2000年代頃、日本では「自分探し」と言う言葉が流行りました。
これは自分の生きがいや理想像を追い求めて、海外放流や自己啓発する行動を指して言われた言葉です。
自分らしさには、他者に依存しない確かな自分を手に入れられる魅力があると思います。
他にも「自分軸」「ありのままの自分」と言われるたりしますが、このとらえ所の難しい概念を心理学的に考えていきます。
アイデンティティの心理学
自分が社会で何ができるのか?自分にしかできないことは何か? という問いを持った経験は誰しもがあるかもしれないですが、この疑問に対しては「アイデンティティ」を理解する事が鍵になりそうです。
アイデンティティとは心理学では同一性と訳され、自分がどういう人間であるかを理解している状態を指します。
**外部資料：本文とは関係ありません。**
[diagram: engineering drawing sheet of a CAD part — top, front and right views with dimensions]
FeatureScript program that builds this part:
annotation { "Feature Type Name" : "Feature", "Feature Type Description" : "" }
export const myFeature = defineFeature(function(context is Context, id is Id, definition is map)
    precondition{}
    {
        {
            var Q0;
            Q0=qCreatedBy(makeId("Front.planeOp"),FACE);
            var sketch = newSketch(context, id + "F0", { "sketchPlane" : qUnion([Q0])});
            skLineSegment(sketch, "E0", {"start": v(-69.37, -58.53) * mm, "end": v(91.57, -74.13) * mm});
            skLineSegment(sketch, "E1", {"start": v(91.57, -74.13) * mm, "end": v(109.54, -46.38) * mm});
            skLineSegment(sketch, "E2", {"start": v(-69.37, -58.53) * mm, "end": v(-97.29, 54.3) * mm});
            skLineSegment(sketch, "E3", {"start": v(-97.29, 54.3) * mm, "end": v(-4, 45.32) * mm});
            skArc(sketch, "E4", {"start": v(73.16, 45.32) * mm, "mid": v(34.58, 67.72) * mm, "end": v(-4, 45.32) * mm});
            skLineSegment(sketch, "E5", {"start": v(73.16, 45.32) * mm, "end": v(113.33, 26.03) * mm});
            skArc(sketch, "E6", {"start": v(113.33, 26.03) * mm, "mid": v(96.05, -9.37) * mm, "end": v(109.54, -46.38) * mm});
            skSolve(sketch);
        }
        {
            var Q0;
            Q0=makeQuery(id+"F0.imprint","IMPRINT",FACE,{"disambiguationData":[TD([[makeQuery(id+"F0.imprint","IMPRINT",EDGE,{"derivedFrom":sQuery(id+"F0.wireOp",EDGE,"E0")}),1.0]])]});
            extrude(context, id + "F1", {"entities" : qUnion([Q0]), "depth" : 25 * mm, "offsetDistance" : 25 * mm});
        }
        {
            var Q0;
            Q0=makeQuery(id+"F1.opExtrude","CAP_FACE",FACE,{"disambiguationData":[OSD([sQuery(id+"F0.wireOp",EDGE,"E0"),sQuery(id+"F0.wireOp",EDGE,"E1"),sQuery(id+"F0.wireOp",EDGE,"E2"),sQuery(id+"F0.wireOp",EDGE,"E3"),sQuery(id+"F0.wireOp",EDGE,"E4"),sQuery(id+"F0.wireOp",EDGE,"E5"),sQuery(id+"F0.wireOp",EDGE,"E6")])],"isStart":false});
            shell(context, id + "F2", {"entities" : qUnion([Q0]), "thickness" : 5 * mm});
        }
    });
そしてアイディンティがあるかどうかを判断する条件には、以下の2つが必要とされています
① 自分の中で一貫した理念や思想、夢
② ①が社会で承認されること
①の一貫とは、自分の「過去」・「現在」・「未来への願望」が一致している状態をさします。
人生経験によって、人は物の見方や知識・スキルを蓄えて糧としていきます。
その経験の中から「これをしたい」という、一貫した方針として理念や夢が出来上がるのです。
しかしそれは自分完結ではなく、社会で承認されることがもう一つの条件②となります。
自分の考えが社会との間で同一化している(=認められている)状態が実現して、アイデンティティと言える訳です。
ただここでの社会は大袈裟なものではなく、会社や友人など自分の周りの社会も該当します。
以下で2つほど例を挙げたいと思います。
アイデンティティの例
世界と自分の内面世界との間に連絡をつける
1988年に芥川賞を受賞した池澤夏樹の本「スティルライフ」。
この本にこのような一説があります(抜粋説明)
「外に立つ世界とは別に、きみの中にも、一つの世界がある。大事なのは外の世界と、きみの中にある広い世界との間に連絡をつけること。」
この小説は、まだモラトリアム最中の青年「僕」が、少し年上の「佐々井」と言う人物とのふれあいを通して自分探しをしていく物語です。
この一説はその冒頭に書かれているのですが、これはアイデンティティを見つける感覚と非常に近いと感じています。
つまり、まずは自分の世界を豊かにすること。
そしてその中で持った自分なりの考えを世の中へ発信したり試したりして、反応を見る。
その結果を受けてさらに自分の世界に磨きをかけていく、と言う事なのかもしれません。
この作品では自然の描写が非常に美しく描かれているのですが、そういった感性を持って周りを見ることの大切さを説いています。
自分の世界を豊かにするには、感性を持って外の世界を観察・体験し、自分の心に残していくことなのかもしれません。
感性を持って得た体験が”経験”となり、自分が大切にしたい価値観が確立していくことなのでしょう。
もしかしたら芸術というのは、自分の内的世界を豊かにするために発明されたものなのかもしれません。
過去を振り返ってはじめて点と点が結ばれる
もう一つ一例を出します。
これは、アップルの創業者スティーブ・ジョブズがスタンフォード大学の卒業式で行った有名な演説です。
彼はアップルの創業者として、世界初のパソコンMacを開発しました。
この演説ではその経緯が説明されています。
Macには様々な字体を表現する機能が搭載されていました。
その機能はジョブズが大学時代に学んでいたカリグラフィの授業に着想を得ています。
カリグラフィとは美しい字体を表現する手法で、彼は大学で習った事を記憶に留め、それが後にMacを開発する際の発想に繋がったのです。
その経験を受けて彼は、
「将来を見据えて、点と点を結ぶことはできません。後で振り返った時にしか、点と点を結ぶことはできないのです」と言っています。
この点と点を結ぶ行為が、アイデンティティにおける一貫性を持つことなのかもしれません。
しかし、この一貫性を持つには将来を見据えてではなく、自分の中に蓄積された経験を振り返ることで出来るのだと思います。
最後に -アイデンティティの追求は生涯の旅-
今回はアイデンティティについて解説しました。
アイデンティティには、世の中に足して何かを生み出すエネルギーにもなるので、だからこそ誰しもが追い求めるのかもしれません。
また最近の心理学では、アイデンティティは経験とともに変化する、もしくは複数出来るものという捉え方になってきています。
これは人間の寿命が伸び、変化の激しい時代だからこそ必要な考え方なのだと思います。
そしてアイデンティティを求めるのは若者だけでなく、何歳になっても追い求める時代になっていくのかもしれません。